----- Input

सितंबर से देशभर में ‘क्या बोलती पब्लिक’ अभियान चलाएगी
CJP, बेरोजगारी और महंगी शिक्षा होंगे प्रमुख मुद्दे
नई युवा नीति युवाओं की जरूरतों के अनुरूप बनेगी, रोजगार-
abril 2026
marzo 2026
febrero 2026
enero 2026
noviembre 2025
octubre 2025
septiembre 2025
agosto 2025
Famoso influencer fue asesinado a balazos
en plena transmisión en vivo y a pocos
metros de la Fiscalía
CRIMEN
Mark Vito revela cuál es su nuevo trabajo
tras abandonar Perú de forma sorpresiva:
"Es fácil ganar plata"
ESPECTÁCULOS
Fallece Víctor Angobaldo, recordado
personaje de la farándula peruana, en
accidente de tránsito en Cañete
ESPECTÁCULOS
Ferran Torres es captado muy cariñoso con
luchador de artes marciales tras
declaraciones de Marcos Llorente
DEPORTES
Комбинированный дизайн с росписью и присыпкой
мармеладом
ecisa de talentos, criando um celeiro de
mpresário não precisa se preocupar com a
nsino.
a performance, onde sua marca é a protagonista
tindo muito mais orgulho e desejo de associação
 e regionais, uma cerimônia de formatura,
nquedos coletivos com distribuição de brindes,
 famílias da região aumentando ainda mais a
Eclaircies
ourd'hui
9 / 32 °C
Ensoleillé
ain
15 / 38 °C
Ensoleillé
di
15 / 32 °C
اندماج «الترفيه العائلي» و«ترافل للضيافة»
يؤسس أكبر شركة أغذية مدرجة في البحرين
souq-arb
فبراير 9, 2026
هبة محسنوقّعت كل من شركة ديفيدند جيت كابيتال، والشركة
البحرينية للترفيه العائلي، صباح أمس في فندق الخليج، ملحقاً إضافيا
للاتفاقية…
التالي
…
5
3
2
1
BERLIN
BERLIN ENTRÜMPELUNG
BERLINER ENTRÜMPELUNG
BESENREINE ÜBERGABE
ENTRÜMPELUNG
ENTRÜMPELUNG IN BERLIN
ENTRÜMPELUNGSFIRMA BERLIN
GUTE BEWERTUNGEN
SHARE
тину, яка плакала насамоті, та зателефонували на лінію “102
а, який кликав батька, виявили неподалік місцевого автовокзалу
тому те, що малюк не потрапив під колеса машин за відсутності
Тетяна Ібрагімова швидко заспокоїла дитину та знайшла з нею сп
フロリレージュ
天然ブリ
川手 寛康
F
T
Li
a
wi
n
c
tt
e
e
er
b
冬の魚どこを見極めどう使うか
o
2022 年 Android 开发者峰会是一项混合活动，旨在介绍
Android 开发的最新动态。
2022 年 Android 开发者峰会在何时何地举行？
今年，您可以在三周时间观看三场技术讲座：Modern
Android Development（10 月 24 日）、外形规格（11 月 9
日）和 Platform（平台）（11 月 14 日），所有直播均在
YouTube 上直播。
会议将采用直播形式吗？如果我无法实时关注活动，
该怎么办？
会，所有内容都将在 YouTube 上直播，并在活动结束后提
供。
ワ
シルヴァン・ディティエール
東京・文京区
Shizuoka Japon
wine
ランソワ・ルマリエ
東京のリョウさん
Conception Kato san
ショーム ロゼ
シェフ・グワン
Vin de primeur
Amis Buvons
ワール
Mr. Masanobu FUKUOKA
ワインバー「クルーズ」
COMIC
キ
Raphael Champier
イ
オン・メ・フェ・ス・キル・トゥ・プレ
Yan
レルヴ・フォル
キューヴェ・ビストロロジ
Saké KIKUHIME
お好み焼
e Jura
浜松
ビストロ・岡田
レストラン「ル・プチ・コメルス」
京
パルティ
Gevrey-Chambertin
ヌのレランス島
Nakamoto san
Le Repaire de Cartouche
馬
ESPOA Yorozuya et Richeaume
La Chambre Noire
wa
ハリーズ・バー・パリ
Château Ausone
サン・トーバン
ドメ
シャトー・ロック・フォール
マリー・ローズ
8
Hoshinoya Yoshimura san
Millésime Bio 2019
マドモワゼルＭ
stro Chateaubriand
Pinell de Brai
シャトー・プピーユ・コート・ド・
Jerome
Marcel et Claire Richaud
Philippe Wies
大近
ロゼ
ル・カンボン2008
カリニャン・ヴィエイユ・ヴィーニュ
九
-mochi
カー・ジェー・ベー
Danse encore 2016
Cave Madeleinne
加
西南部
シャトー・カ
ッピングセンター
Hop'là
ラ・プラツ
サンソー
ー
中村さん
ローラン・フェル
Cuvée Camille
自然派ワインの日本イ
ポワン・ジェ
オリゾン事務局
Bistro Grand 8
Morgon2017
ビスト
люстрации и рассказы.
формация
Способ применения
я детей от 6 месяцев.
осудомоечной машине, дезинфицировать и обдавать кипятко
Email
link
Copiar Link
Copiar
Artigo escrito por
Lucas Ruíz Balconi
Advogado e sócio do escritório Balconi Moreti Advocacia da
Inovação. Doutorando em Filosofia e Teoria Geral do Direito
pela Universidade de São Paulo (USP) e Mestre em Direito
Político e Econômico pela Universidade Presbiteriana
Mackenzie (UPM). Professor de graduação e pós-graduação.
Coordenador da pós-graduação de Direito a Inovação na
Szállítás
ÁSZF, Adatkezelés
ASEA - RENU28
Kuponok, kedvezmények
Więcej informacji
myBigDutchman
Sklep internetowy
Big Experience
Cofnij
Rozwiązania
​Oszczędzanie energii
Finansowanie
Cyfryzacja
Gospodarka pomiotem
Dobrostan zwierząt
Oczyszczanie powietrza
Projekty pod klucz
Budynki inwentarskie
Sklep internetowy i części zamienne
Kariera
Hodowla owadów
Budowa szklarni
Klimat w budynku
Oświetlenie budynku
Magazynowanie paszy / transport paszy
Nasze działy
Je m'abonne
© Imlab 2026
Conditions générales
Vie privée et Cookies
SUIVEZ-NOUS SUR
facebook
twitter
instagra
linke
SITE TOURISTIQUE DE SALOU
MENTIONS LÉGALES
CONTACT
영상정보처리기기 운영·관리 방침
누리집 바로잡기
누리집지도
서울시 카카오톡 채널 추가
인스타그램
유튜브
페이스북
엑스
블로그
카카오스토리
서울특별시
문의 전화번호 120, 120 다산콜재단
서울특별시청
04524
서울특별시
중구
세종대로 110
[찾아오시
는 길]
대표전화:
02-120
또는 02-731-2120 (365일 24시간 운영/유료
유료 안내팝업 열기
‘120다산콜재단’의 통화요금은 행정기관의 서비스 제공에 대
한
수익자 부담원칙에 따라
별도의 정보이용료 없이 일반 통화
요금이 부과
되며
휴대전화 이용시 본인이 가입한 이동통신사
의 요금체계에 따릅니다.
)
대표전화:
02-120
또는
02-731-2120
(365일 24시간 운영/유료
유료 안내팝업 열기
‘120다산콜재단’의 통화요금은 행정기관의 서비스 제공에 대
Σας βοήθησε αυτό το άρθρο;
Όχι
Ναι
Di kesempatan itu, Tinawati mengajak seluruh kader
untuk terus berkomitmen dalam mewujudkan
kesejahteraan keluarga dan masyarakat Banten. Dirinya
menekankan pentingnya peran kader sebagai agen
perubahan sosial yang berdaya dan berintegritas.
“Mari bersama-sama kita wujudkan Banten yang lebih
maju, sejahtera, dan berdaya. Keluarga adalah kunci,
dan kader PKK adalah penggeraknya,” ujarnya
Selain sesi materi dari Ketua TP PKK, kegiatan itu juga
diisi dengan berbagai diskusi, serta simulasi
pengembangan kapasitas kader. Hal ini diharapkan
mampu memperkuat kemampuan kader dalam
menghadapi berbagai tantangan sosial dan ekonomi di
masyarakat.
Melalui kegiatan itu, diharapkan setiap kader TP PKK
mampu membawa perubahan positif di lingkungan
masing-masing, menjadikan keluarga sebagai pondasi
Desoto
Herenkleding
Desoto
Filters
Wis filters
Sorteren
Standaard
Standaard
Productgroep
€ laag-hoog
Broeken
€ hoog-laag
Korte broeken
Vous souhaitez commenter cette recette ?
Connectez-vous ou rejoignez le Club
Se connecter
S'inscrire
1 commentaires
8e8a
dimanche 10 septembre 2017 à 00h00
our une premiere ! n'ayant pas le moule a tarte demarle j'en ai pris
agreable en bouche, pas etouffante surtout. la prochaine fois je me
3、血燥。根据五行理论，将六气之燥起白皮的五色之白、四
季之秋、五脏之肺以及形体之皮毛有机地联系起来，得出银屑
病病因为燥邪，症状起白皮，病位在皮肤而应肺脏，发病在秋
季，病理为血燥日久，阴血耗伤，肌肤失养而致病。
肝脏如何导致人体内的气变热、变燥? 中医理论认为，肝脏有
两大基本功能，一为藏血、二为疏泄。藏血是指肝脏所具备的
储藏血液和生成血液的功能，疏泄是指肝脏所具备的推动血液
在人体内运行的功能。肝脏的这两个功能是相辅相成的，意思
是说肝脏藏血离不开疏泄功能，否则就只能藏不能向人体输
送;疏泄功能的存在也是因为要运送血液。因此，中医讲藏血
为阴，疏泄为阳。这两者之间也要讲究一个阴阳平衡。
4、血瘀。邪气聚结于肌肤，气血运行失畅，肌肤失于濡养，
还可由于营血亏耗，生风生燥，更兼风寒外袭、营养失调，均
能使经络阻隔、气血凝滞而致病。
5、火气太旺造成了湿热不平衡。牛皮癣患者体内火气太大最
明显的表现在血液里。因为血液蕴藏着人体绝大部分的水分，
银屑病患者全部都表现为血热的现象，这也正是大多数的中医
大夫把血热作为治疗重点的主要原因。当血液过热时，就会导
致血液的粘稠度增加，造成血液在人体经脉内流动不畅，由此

----------

- [Task to carry out]:
Your answer must consist solely of the lines above between the line holding "영상정보처리기기 운영·관리 방침" and the line holding "perubahan sosial yang", inclusive, copied exactly.

- [Expected answer]:
영상정보처리기기 운영·관리 방침
누리집 바로잡기
누리집지도
서울시 카카오톡 채널 추가
인스타그램
유튜브
페이스북
엑스
블로그
카카오스토리
서울특별시
문의 전화번호 120, 120 다산콜재단
서울특별시청
04524
서울특별시
중구
세종대로 110
[찾아오시
는 길]
대표전화:
02-120
또는 02-731-2120 (365일 24시간 운영/유료
유료 안내팝업 열기
‘120다산콜재단’의 통화요금은 행정기관의 서비스 제공에 대
한
수익자 부담원칙에 따라
별도의 정보이용료 없이 일반 통화
요금이 부과
되며
휴대전화 이용시 본인이 가입한 이동통신사
의 요금체계에 따릅니다.
)
대표전화:
02-120
또는
02-731-2120
(365일 24시간 운영/유료
유료 안내팝업 열기
‘120다산콜재단’의 통화요금은 행정기관의 서비스 제공에 대
Σας βοήθησε αυτό το άρθρο;
Όχι
Ναι
Di kesempatan itu, Tinawati mengajak seluruh kader
untuk terus berkomitmen dalam mewujudkan
kesejahteraan keluarga dan masyarakat Banten. Dirinya
menekankan pentingnya peran kader sebagai agen
perubahan sosial yang berdaya dan berintegritas.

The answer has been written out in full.